Apple’s ‘Spy’ Server Supplier Super Micro Moving Production From China
In October last year, Bloomberg published a sensational report. It suggested that servers of major American tech companies including Apple and Amazon were compromised due to a hardware level hack via a chip implanted into the motherboards of servers sold by the world's third-largest supplier of the components, Super-Micro Tech. The blowback to Bloomberg after this report was huge, and since then, commentators and journalists far and wide have left no occasion to remind the publication about the piece.
While multiple reports from a multitude of sources have denied the possibility of such infiltration, unease for Chinese origin component persists in the US government. Now we're learning that Super-Micro Tech is moving production outside of China to allay customer concerns about hardware level hacks. Take a look below for more details.
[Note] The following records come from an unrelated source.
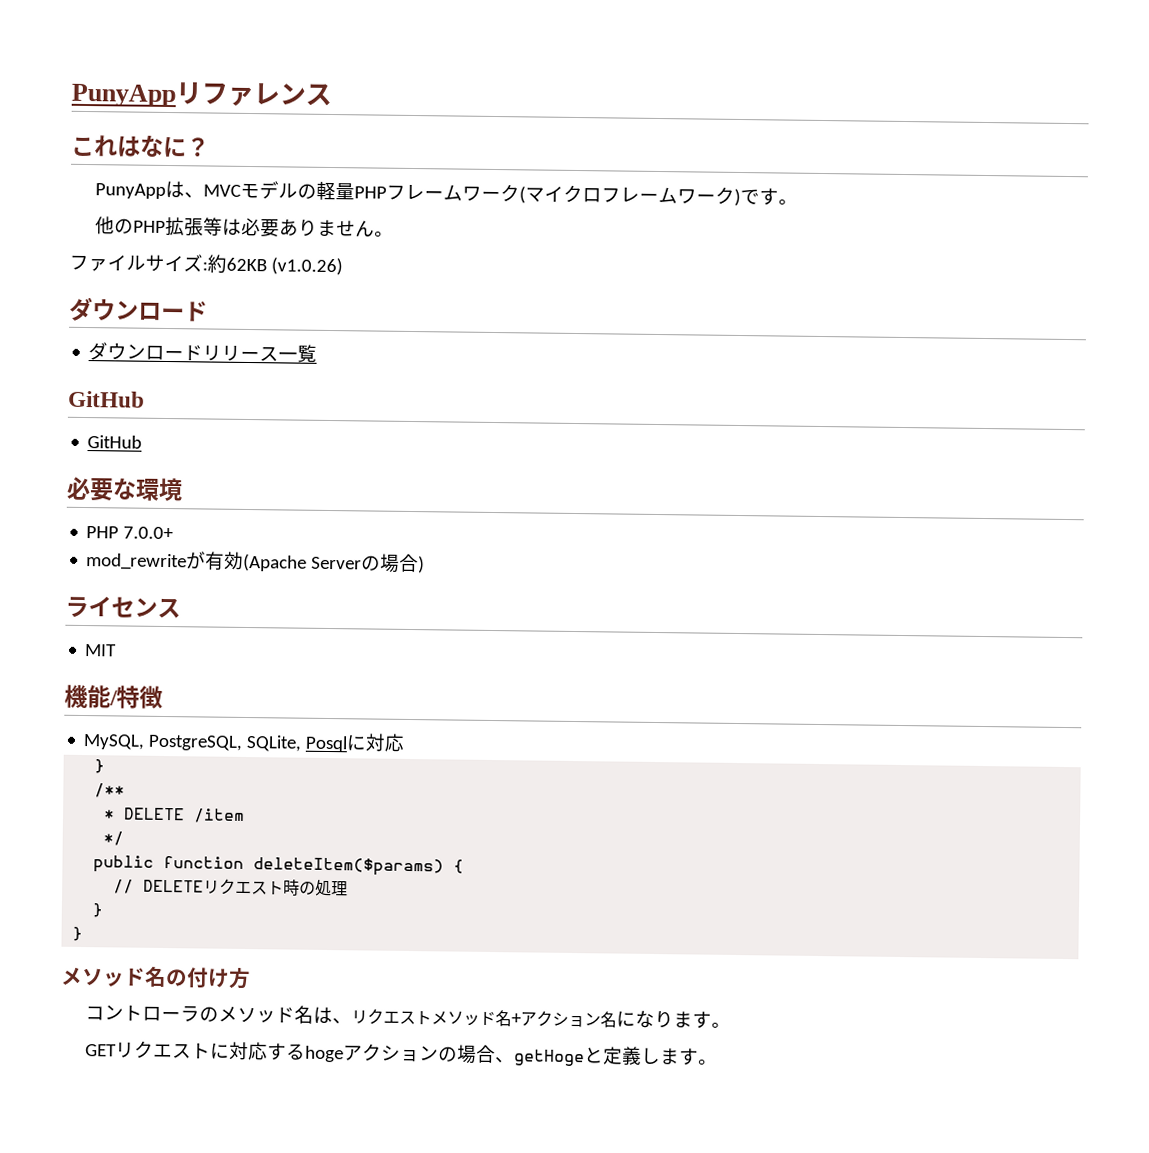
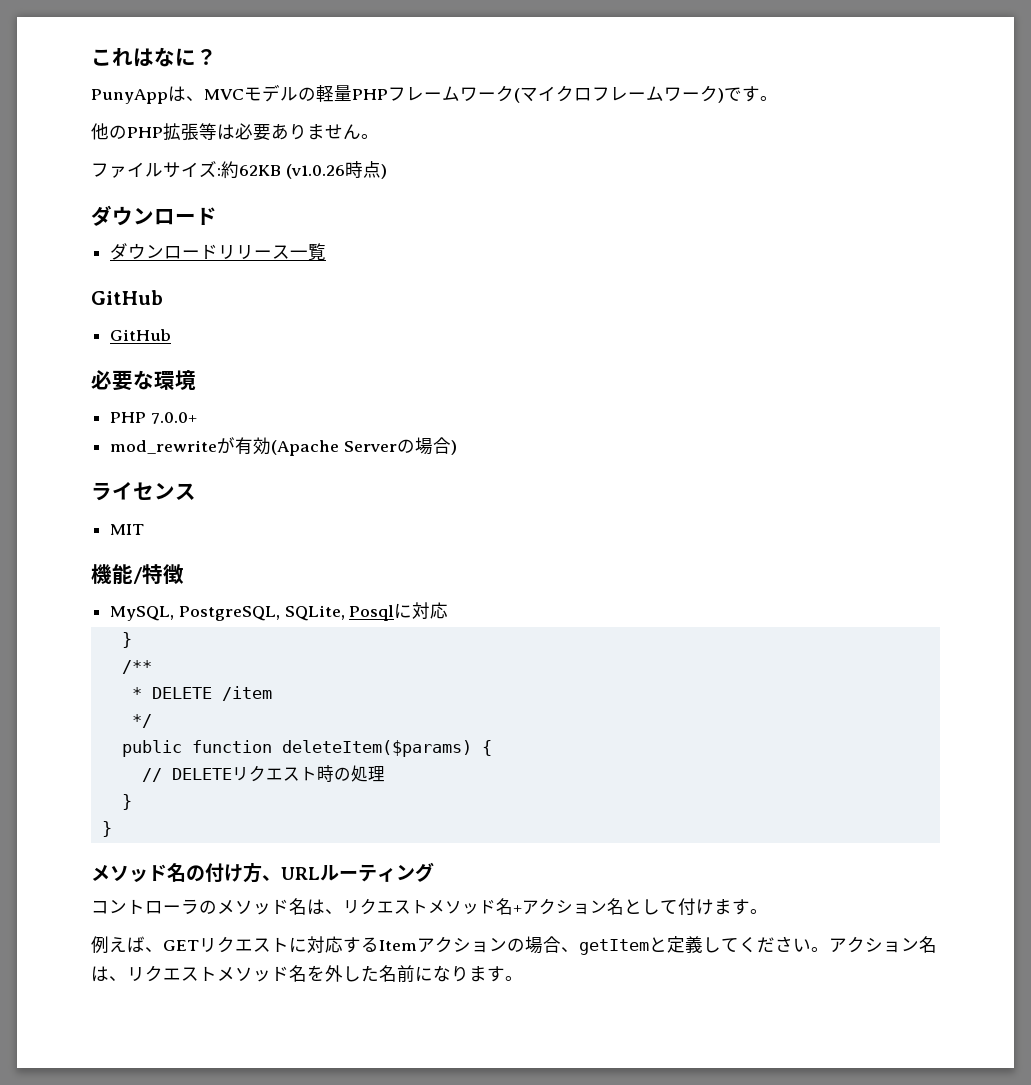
[71,82,332,108] PunyAppリファレンス // -> (91, 57) none
[270,257,343,276] (v1.0.26) -> [285,161,387,179] (v1.0.26時点)
(251, 978) none -> [262,862,434,882] 、URLルーティング
[615,1010,674,1029] になり -> [624,898,714,916] として付け
(731, 1025) none -> [91,936,163,954] 例えば、
[304,1045,344,1063] hoge -> [379,940,417,951] Item
[513,1049,585,1067] getHoge -> [579,939,649,955] getItem
(661, 1056) none -> [721,936,937,953] [91,965,469,983] てください。アクション名は、リクエストメソッド名を外した名前になり

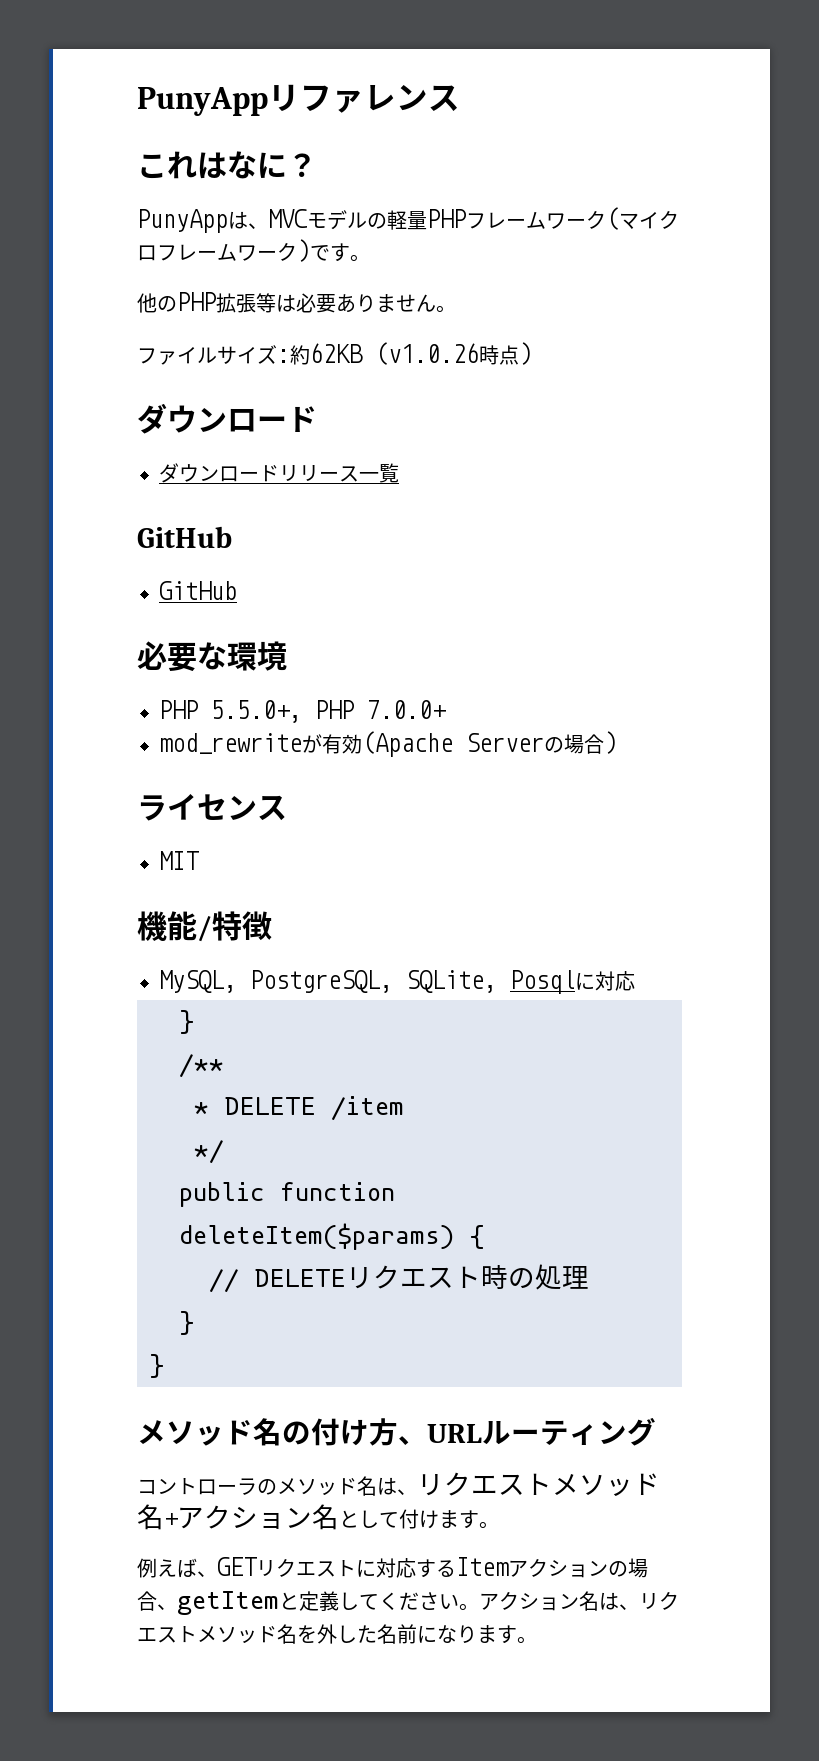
(91, 57) none -> [137,84,460,116] PunyAppリファレンス //
(147, 417) none -> [211,700,354,723] 5.5.0+, PHP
Server Manufacturer Super Micro Is Moving Its Production Out Of China To Pacify Customer Concerns Of Hardware Level Hacks
In a report by the Nikkei Asian Review, Super Micro Computer has told its suppliers to move their motherboard production out of China. The reason behind this is to assuage customer concerns about the privacy of the company's products. Super Micro's servers are in use by a diverse array of customers - from the US Navy to the Central Intelligence Agency.
And, the primary entities behind privacy concerns that have caused the company to ask its suppliers to move production out of China are government-related clients according to an executive, believes the Review.
This decision is the latest in a string of developments in the global server industry that have seen a reduction of components manufactured in China. Nikkei's report comes after Super Micro inaugurated a new factory in Taoyuan, Taiwan this Monday. The company has already reduced its dependence on Chinese made components, and the move to Taiwan will further help it to eliminate this need.
Bloomberg's report last October has hit the company hard, and research conducted by DigiTimes believes that as a result, Super Micro will see its position drop to the world's fourth-largest supplier of servers this year. Of course, it's important to note that had any of the parties affected by Bloomberg's claims officially accepted the possibility of their systems being compromised, Super Micro would have been in more trouble than it currently is. Nevertheless, the company's problems go to show the consequences of careless reporting.